# how bout a veggie seed swap sub in the gardening section?



## gogrow (Mar 13, 2009)

like the title states; how bout having a seed swap subforum in the gardening section??? NO SALES, just free veggie seeds and trades... (nothing illegal)???


----------



## SlikWiLL13 (Mar 15, 2009)

im game. sounds like a great idea to me. seems like some seeds are really hard to find.


----------



## bubblefunk (May 18, 2009)

thats a great idea gogrow i am curenntly looking to trade with reliable breeders i know i just got here so when i get my rep up mabey we can set somthing up.


----------



## robert 14617 (May 18, 2009)

i would be skeptical it would lead to abuse too easily


----------



## UserFriendly (May 18, 2009)

Sounds like a bad idea to me.


----------



## gogrow (May 18, 2009)

robert 14617 said:


> i would be skeptical it would lead to abuse too easily



no more than now..... that is what we have mods for....


----------



## UserFriendly (May 18, 2009)

gogrow said:


> no more than now..... that is what we have mods for....
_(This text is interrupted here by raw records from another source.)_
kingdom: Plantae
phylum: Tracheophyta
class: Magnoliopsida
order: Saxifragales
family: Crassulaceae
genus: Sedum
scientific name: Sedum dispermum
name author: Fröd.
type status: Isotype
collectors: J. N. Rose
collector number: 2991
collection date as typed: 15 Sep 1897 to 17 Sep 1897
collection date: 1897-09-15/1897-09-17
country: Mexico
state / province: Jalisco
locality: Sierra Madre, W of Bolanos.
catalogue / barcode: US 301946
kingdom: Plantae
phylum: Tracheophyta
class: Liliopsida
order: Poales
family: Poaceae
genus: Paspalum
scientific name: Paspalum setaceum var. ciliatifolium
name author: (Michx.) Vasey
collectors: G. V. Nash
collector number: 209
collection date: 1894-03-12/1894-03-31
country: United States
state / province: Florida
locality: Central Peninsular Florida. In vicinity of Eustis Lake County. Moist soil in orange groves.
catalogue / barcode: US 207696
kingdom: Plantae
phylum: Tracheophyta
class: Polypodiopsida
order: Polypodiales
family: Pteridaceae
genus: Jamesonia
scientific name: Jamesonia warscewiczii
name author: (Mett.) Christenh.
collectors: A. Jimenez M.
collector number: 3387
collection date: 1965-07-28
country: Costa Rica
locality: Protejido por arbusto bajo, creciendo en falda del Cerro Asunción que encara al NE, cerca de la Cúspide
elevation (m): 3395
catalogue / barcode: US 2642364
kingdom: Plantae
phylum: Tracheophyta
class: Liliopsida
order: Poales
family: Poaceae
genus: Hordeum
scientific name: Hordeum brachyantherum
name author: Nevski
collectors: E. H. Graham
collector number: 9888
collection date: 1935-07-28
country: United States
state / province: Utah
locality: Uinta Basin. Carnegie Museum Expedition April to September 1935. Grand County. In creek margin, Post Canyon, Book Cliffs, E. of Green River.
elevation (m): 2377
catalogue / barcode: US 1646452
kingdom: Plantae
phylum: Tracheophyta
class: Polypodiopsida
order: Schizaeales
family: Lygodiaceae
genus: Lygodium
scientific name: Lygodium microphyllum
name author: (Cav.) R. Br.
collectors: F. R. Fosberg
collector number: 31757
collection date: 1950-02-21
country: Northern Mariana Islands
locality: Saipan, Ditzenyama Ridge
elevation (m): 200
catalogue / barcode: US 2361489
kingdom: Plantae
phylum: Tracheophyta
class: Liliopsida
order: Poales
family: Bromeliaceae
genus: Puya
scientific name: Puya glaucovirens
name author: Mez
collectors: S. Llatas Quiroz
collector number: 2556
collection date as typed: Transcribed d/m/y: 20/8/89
Victim #1: "But occifer, I was only swapping veggy seeds at RIU. I don't actually grow nugs." 

Pig #12 : "Oops, sorry sir. Wish we had known that before we burnt your shit down." 

Victim #2: "Who's the rat?" 

Again, bad idea. Like they wouldn't notice the screen name they're addressing the veggy seeds toalso has a grow journal? I just don't foresee swarms of people coming here for proper nutrition.


----------



## robert 14617 (May 18, 2009)

SlikWiLL13 said:


> im game. sounds like a great idea to me. seems like some seeds are really hard to find.


 
and slik would be talking about the seedless watermelon????


----------



## bubblefunk (May 18, 2009)

i think it could be helpful for breeders to help out other breeders . even just exchanging pollen would b good


----------



## gogrow (May 18, 2009)

bubblefunk said:


> i think it could be helpful for breeders to help out other breeders . even just exchanging pollen would b good



NOT POT!!!.... fucking vegetables, fruits, flowers, ornamentals, etc.... nothing illegal...


----------



## gogrow (May 18, 2009)

UserFriendly said:


> Victim #1: "But occifer, I was only swapping veggy seeds at RIU. I don't actually grow nugs."
> 
> Pig #12 : "Oops, sorry sir. Wish we had known that before we burnt your shit down."
> 
> ...



this isnt to try to bring people in or anything... this is for the 20 or so of us that actually post in the "gardening" section of the forum, and grow other things than marijuana



robert 14617 said:


> and slik would be talking about the seedless watermelon????


you obviously havent seen silk's *VEGETABLE grow journal* have you? quit assuming things....


----------



## bubblefunk (May 18, 2009)

sry gogrow i dont wanna offened anyone here i didnt realize what the forim was till now sry man


----------



## SlikWiLL13 (May 19, 2009)

gogrow said:


> NOT POT!!!.... fucking vegetables, fruits, flowers, ornamentals, etc.... nothing illegal...


is it that hard to believe that some of us are interested in growing period, not just growing dope?


----------



## robert 14617 (May 19, 2009)

bad example on my part slik ,i know you garden so do i its just that there are so many people who would try and take advantage and ruin this


----------



## DGMGH (Jun 2, 2009)

So you have clarity......... This is a rollitup site, so when you are talking about a trade system for seeds OF COURSE MEMBERS WILL THINK CANNABIS SEED.


----------



## SlikWiLL13 (Jun 2, 2009)

DGMGH said:


> So you have clarity......... This is a rollitup site, so when you are talking about a trade system for seeds OF COURSE MEMBERS WILL THINK CANNABIS SEED.


even when its in the GARDENING section?

jeezus...forget it. i guess thats what PM's are for.


----------



## gogrow (Jun 2, 2009)

DGMGH said:


> So you have clarity......... This is a rollitup site, so when you are talking about a trade system for seeds OF COURSE MEMBERS WILL THINK CANNABIS SEED.



You're here a week and you wanna tell me all about the site?? check out the gardening section sometimes... some of us potheads grow other things, and manage to stay on topic in there....

how bout i give you some "clarity".... welcome to RIU


----------



## SlikWiLL13 (Jun 2, 2009)

DGMGH said:


> So you have clarity......... This is a rollitup site, so when you are talking about a trade system for seeds OF COURSE MEMBERS WILL THINK CANNABIS SEED.


 
nice avatar....hehe...clarity:raz:


----------



## gogrow (Jun 2, 2009)

SlikWiLL13 said:


> nice avatar....hehe...clarity:raz:



couldnt help myself..


----------



## Dr. Greenhorn (Jun 3, 2009)

I love the idea gogrow.....hope it works out


----------